Millions of Americans are finding it harder to save while adding to their debt burden with increased credit card usage.
A new anonymized analysis of self-reported financial data of Planswell users found that those with incomes above $75,000 saw a far larger increase in average credit card debt than those earning less, mostly likely due to the differing level of credit availability.
For the sub-$75K group there was a 6% increase year-over-year in average credit card debt, while three higher income bands ($75,000-100,000; $100K-150K; and above $150K) saw increases between 12% and 16%.
"The percentage of credit card debt relative to income is a striking indicator of the challenges individuals face in managing their financial obligations," said Eric Arnold, CEO of Planswell. "These worrying trends call for a comprehensive approach to address both the root causes and consequences of mounting credit card debt for all Americans."
Regardless of income, the analysis reveals an overall 16% increase in credit card balances.

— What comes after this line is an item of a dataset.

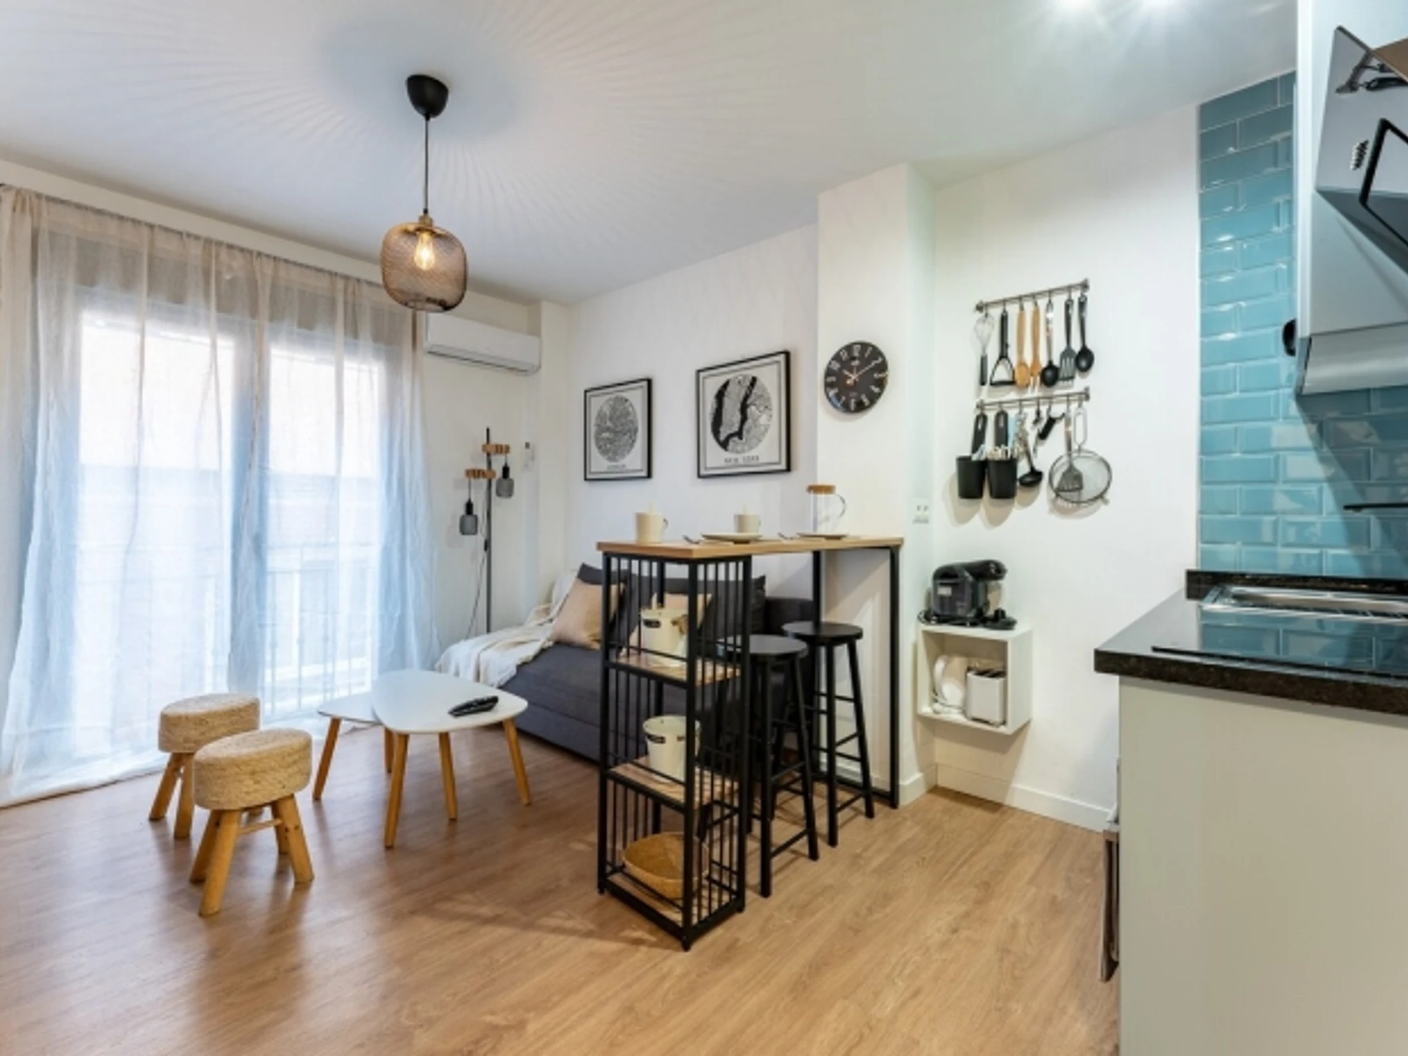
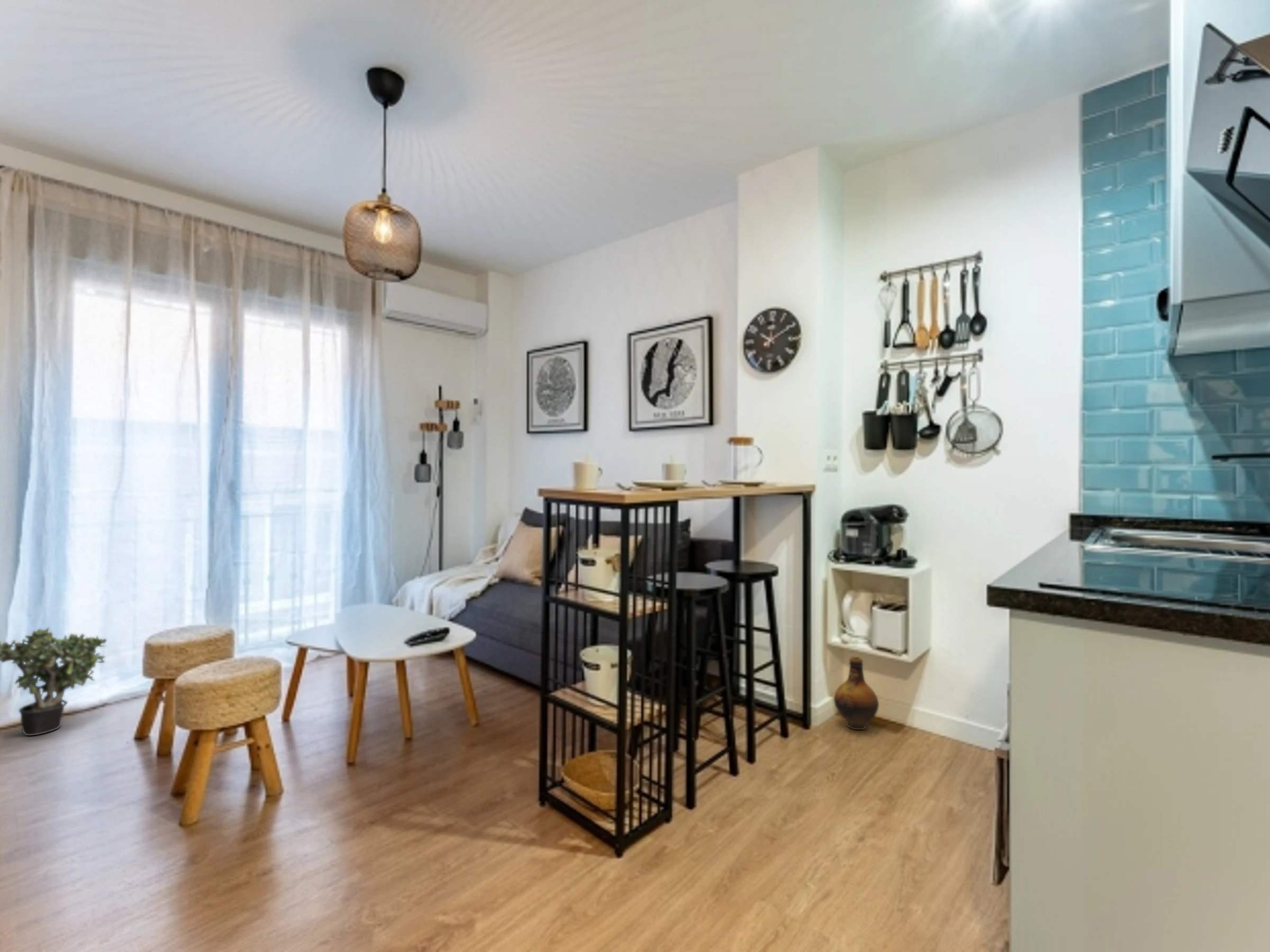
+ ceramic jug [833,656,879,730]
+ potted plant [0,627,107,736]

"The surge in average credit card balances further exacerbates the financial burden on individuals and families," expressed Arnold. "This heightened reliance on credit may indicate a coping mechanism for immediate financial needs, but it also poses risks to long-term financial health."
Meanwhile, savings are losing steam with average monthly savings among the lowest income group down a staggering 41% in 2023 compared to 2022, with the next two highest groups showing a decrease of 21% and 13% respectively, and even a 2% decrease for those with incomes above $150,000.
"These significant reductions in average monthly savings underscore the widespread financial strain affecting Americans from all income groups," added Arnold. "The decline in savings rates is a critical indicator of the economic challenges faced by households, emphasizing the need for professional support and financial education."